- [What the task asks]
Please return each record exactly, leaving nothing out.

- [Items listed in a dataset]
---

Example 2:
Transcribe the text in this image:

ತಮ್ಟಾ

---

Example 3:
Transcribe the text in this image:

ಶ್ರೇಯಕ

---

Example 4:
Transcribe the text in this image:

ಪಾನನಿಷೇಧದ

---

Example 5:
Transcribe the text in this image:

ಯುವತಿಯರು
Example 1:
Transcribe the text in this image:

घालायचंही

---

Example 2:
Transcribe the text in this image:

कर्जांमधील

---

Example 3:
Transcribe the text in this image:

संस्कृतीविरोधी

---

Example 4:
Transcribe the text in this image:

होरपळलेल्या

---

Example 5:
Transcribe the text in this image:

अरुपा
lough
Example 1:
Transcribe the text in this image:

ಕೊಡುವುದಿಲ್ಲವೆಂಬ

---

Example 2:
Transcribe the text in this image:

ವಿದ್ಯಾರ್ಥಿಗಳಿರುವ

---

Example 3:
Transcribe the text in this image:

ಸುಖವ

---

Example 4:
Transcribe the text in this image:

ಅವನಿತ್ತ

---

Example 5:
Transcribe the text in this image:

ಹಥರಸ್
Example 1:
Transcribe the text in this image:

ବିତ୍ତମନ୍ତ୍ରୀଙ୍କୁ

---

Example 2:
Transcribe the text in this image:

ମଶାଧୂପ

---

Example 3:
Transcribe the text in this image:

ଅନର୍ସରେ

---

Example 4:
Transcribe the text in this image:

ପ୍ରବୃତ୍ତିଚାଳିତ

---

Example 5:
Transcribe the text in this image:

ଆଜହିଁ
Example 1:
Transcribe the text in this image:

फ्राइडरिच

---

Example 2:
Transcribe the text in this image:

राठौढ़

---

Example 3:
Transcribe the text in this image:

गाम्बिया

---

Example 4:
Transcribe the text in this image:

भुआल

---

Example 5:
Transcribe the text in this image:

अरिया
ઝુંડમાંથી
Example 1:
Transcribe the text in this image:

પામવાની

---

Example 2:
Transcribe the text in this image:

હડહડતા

- [Solution to the problem]
---

Example 2:
Transcribe the text in this image:

ತಮ್ಟಾ

---

Example 3:
Transcribe the text in this image:

ಶ್ರೇಯಕ

---

Example 4:
Transcribe the text in this image:

ಪಾನನಿಷೇಧದ

---

Example 5:
Transcribe the text in this image:

ಯುವತಿಯರು
Example 1:
Transcribe the text in this image:

घालायचंही

---

Example 2:
Transcribe the text in this image:

कर्जांमधील

---

Example 3:
Transcribe the text in this image:

संस्कृतीविरोधी

---

Example 4:
Transcribe the text in this image:

होरपळलेल्या

---

Example 5:
Transcribe the text in this image:

अरुपा
lough
Example 1:
Transcribe the text in this image:

ಕೊಡುವುದಿಲ್ಲವೆಂಬ

---

Example 2:
Transcribe the text in this image:

ವಿದ್ಯಾರ್ಥಿಗಳಿರುವ

---

Example 3:
Transcribe the text in this image:

ಸುಖವ

---

Example 4:
Transcribe the text in this image:

ಅವನಿತ್ತ

---

Example 5:
Transcribe the text in this image:

ಹಥರಸ್
Example 1:
Transcribe the text in this image:

ବିତ୍ତମନ୍ତ୍ରୀଙ୍କୁ

---

Example 2:
Transcribe the text in this image:

ମଶାଧୂପ

---

Example 3:
Transcribe the text in this image:

ଅନର୍ସରେ

---

Example 4:
Transcribe the text in this image:

ପ୍ରବୃତ୍ତିଚାଳିତ

---

Example 5:
Transcribe the text in this image:

ଆଜହିଁ
Example 1:
Transcribe the text in this image:

फ्राइडरिच

---

Example 2:
Transcribe the text in this image:

राठौढ़

---

Example 3:
Transcribe the text in this image:

गाम्बिया

---

Example 4:
Transcribe the text in this image:

भुआल

---

Example 5:
Transcribe the text in this image:

अरिया
ઝુંડમાંથી
Example 1:
Transcribe the text in this image:

પામવાની

---

Example 2:
Transcribe the text in this image:

હડહડતા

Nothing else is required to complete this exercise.